Furthermore, the target group and obligations according to Section 8a, 8b BSIG-E are extended. KRITIS core components may only be purchased from manufacturers who have made a declaration of their trustworthiness before the respective component is used for the first time. These requirements apply to the entire supply chain of the manufacturer. Also the waste management sector now constitutes a “critical infrastructure” in the sense of the BSIG. In addition, the new category “Infrastructures of special public interest” is introduced, which includes among others the infrastructures of certain listed stock corporations and companies from the chemical, military, automobile, culture and media sector.

According to Section 8h BSIG-E, the manufacturers of IT products must notify the BSI if significant disruptions affecting the availability, integrity, authenticity and confidentiality of their IT products occur or if their application could lead to a failure or to a significant impairment of the functionality of facilities pursuant to Section 2 para. 10 or para. 14 BSIG.

Moreover, consumer protection becomes an additional responsibility for the BSI according to the draft. With its expertise, the authority is to contribute to the protection of consumers against the dangers to IT security associated with digitisation by raising awareness as well as providing advice and support. With the conception and allocation of so-called “IT security labels” (see Section 9a BSIG-E), consumers should be enabled to recognize whether an IT product meets current security standards. The label will contain two components: The manufacturer’s declaration and the BSI security information. The latter is intended to inform the consumer about security gaps or other security-relevant IT characteristics; while the manufacturer’s declaration assures that the product has certain IT security characteristics. The use of the IT security label is voluntary for the manufacturers of the products.

The catalogue of fines in Section 14 BSIG was also revised: The draft now contains more than twice as many offences. In determining the amount of fines, it is modelled after the GDPR system. Certain infringements are punishable with fines of up to 20 million euros or up to four percent of the total annual global company turnover of the previous financial year.

Amendment of the TKG

In addition to further changes to the BSIG, notable amendments to the TKG imposing more obligations on providers are planned. Under Section 109a (1a) TKG-E, for example, they must inform the Federal Criminal Police Office immediately if data stored by them is unlawfully transmitted. Section 109b TKG-E also stipulates extensive reporting and deletion obligations on the part of the provider with regard to the unlawful disclosure or publication of unlawfully obtained data.

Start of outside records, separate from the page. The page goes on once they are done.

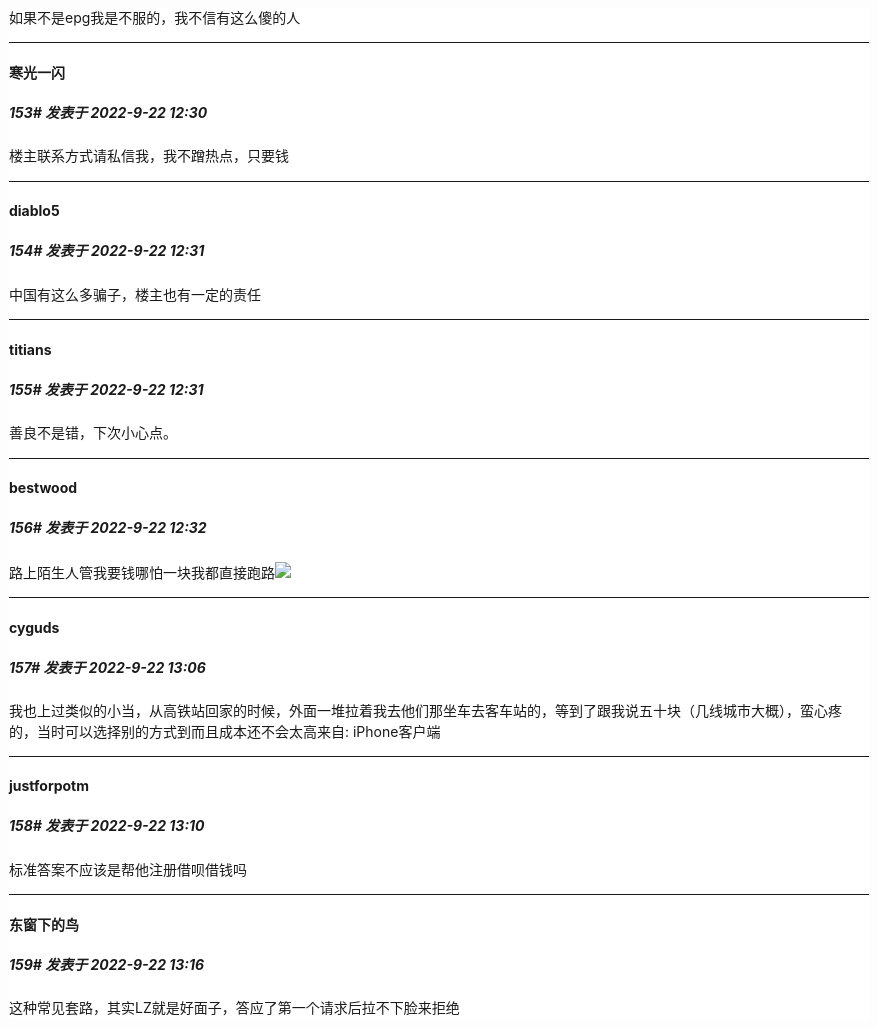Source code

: 如果不是epg我是不服的，我不信有这么傻的人

*****

####  寒光一闪  
##### 153#       发表于 2022-9-22 12:30

楼主联系方式请私信我，我不蹭热点，只要钱

*****

####  diablo5  
##### 154#       发表于 2022-9-22 12:31

中国有这么多骗子，楼主也有一定的责任

*****

####  titians  
##### 155#       发表于 2022-9-22 12:31

善良不是错，下次小心点。

*****

####  bestwood  
##### 156#       发表于 2022-9-22 12:32

路上陌生人管我要钱哪怕一块我都直接跑路<img src="https://static.saraba1st.com/image/smiley/face2017/001.png" referrerpolicy="no-referrer">



*****

####  cyguds  
##### 157#       发表于 2022-9-22 13:06

我也上过类似的小当，从高铁站回家的时候，外面一堆拉着我去他们那坐车去客车站的，等到了跟我说五十块（几线城市大概），蛮心疼的，当时可以选择别的方式到而且成本还不会太高来自: iPhone客户端

*****

####  justforpotm  
##### 158#       发表于 2022-9-22 13:10

标准答案不应该是帮他注册借呗借钱吗



*****

####  东窗下的鸟  
##### 159#       发表于 2022-9-22 13:16

这种常见套路，其实LZ就是好面子，答应了第一个请求后拉不下脸来拒绝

The actual consequences the implementation of the draft will have for the digital economy are difficult to predict, but are likely to be significant. The introduction of stricter provisions on fines is already increasing pressure on the addressed operators of critical infrastructures and manufacturers of the respective information technology systems. In addition, extending the competences of the BSI is accompanied by conflicts in the area of fundamental rights of both companies and consumers. Finally, companies are subject to reporting and deletion obligations. It is questionable if the purposes and means are still in proportion to each other. In addition, the draft contains adaptations and additions to other laws that are at least problematic in terms of both legal dogma and politics, in particular the amendment of substantive criminal law and criminal procedural law.